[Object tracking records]
----
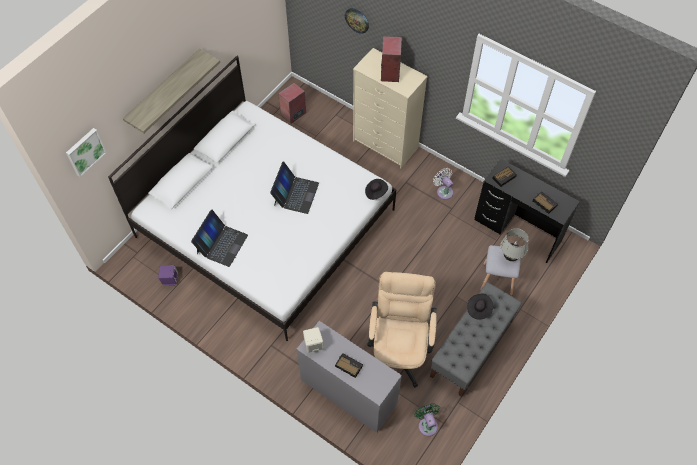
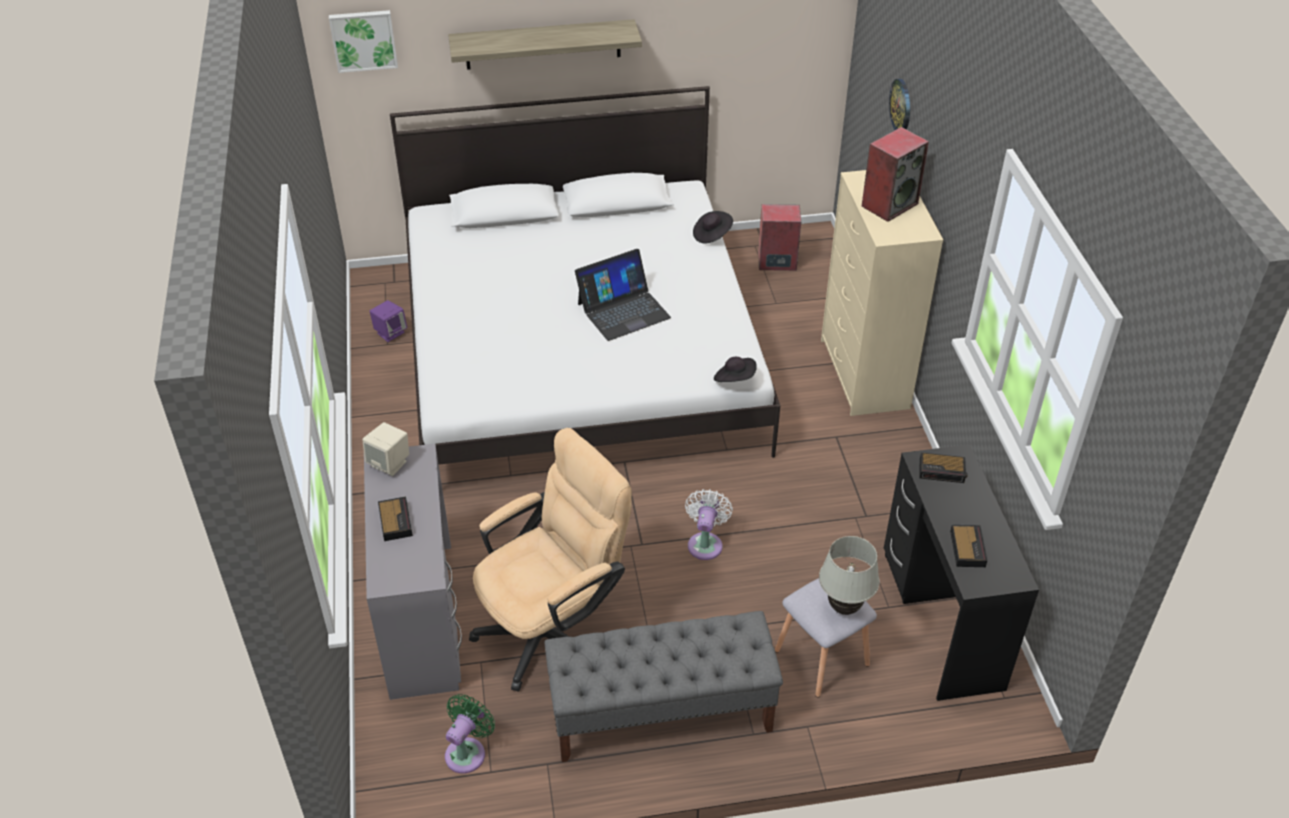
camera: 45 degrees right, 15 degrees down
(221, 244) = (460, 301): laptop -> none
(443, 191) = (881, 486): white fan -> white fan (705, 543)
(479, 309) = (699, 631): black hat -> black hat (712, 235)

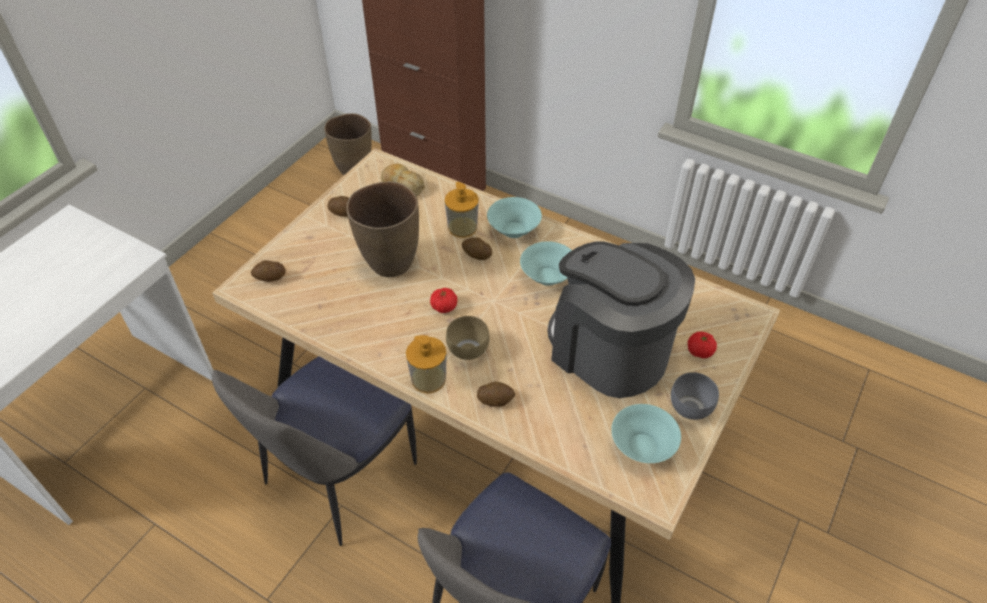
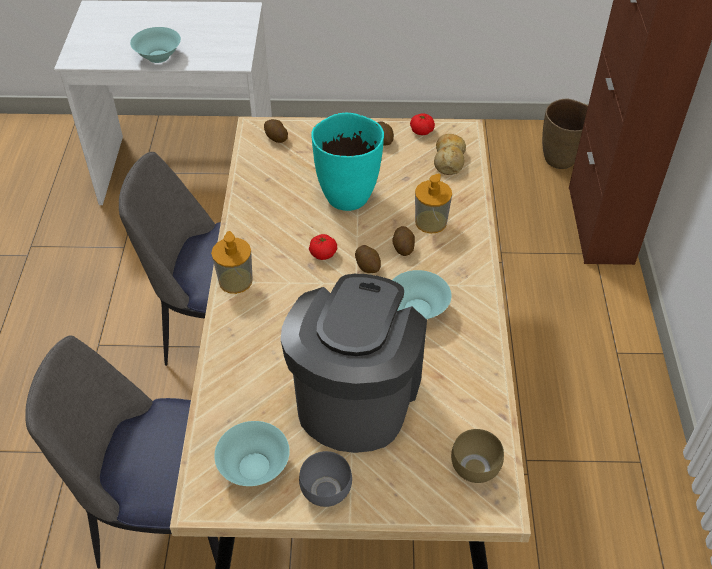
camera: 60 degrees right, 0 degrees up
(390, 263) = (347, 196): brown vase -> turquoise vase
(468, 351) = (283, 293): brown bowl -> brown bowl (473, 469)
(495, 400) = (241, 335): potato -> potato (368, 266)
(513, 229) = (459, 258): turquoise bowl -> turquoise bowl (158, 56)
(700, 351) = (409, 474): tomato -> tomato (421, 131)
----
Which lines run from the one containing "(468, 351) = (283, 293): brown" to the end of the entries above? Print them exactly, both ends included, and nothing else.

(468, 351) = (283, 293): brown bowl -> brown bowl (473, 469)
(495, 400) = (241, 335): potato -> potato (368, 266)
(513, 229) = (459, 258): turquoise bowl -> turquoise bowl (158, 56)
(700, 351) = (409, 474): tomato -> tomato (421, 131)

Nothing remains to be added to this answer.